Strictly speaking, this is [batch_size, number_of_messages/neighbors, dimensionality of node features]. This is related to a “degree bucketing” mechanism for computation optimization.

In this case, I assume that rst represents the hidden cell after a ‘sequence’ of 1 node inputted. (This would mean that the node only considers 1 neighbour.) Correct? Or is it the other way around, meaning that it would be the hidden cell after a ‘sequence’ of 26 nodes inputted, i.e. 26 neighbours would be considered?

It updates the representations for a batch of nodes by considering all in-neighbors for each node. In this particular case, all 26 nodes only have one in-neighbor.

Thanks @mufeili for the answer.

I understand that in this case, the shape of my m indicates that all 26 nodes only have one in-neighbor. However, when I inspect my graph here (before going into the LSTM), I see that the nodes have usually more than 1 in-neighbor.

def forward(self,
            graph,
            x):
        h_neigh, h_self = x
     -> print(graph.in_degrees(etype=etype))
        if self._aggre_type == 'lstm':
            graph.srcdata['h'] = h_neigh
            graph.update_all(
                fn.copy_src('h', 'm'),
                self._lstm_reducer)
            h_neigh = graph.dstdata['neigh']

Output:
tensor([26, 5, 15, ..., 2, 1, 2])

And in a logical sense (based on my data), I feel that the nodes should all have multiple in-neighbor. Would you have any intuition about why m still only includes nodes with 1 in-neighbor, even though the graph has nodes with all multiple in-neighbors?

Thanks again!

As I mentioned above, this is related to a degree-bucketing mechanism for computation optimization. Basically DGL batches nodes with a same in-degree for computation optimization. The batch you printed happened to be the batch for nodes with in-degree 1. If you print more batches, you will see batches for nodes with a larger in-degree.
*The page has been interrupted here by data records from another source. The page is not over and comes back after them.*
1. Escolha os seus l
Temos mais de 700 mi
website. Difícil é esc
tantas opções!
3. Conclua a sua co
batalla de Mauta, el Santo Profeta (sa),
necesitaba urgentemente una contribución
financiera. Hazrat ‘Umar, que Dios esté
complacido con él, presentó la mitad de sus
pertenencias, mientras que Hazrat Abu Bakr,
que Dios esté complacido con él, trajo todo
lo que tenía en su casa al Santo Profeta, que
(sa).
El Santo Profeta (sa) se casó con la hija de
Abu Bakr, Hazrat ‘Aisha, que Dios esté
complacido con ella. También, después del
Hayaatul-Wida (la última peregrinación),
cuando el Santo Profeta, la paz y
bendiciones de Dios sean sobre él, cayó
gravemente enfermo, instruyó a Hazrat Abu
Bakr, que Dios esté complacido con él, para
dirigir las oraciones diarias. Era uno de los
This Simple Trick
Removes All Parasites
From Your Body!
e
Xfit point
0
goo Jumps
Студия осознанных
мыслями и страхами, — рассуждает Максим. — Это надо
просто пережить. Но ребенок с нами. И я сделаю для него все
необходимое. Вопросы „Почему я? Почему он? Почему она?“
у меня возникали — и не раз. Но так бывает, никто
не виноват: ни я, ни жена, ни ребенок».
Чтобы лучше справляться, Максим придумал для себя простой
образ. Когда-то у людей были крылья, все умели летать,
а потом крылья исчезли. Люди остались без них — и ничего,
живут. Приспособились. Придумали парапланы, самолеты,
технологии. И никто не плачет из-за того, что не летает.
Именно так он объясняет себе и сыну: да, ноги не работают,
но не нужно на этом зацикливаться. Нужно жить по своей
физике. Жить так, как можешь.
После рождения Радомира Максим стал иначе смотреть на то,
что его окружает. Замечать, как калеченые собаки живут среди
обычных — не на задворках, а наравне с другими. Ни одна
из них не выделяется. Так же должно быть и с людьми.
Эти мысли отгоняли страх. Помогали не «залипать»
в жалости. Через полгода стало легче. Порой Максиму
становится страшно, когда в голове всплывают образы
Thanks @mufeili for the quick answer. Sorry, I had not quite understood it at first; thanks for clarifying this up.

I printed more batches, and indeed, those nodes have multiple in-neighbors. Per example, one of the batches has a m of size [46,13,3], meaning that there are 13 in-neighbors for all those nodes. LSTM works with a sequence of inputs. How does DGL get the order of the sequence of those 13 in-neighbors?

I would assume that this is based on edges indexing, i.e. the edges with the smallest indices will be considered as ‘preceding’ the edges with larger indices. Is that correct? “Within each bucket, the edges are ordered by the edge IDs for each node.” from DGL docs

Thanks again!

Yes, I think you are right.

@mufeili Thank you for your answers!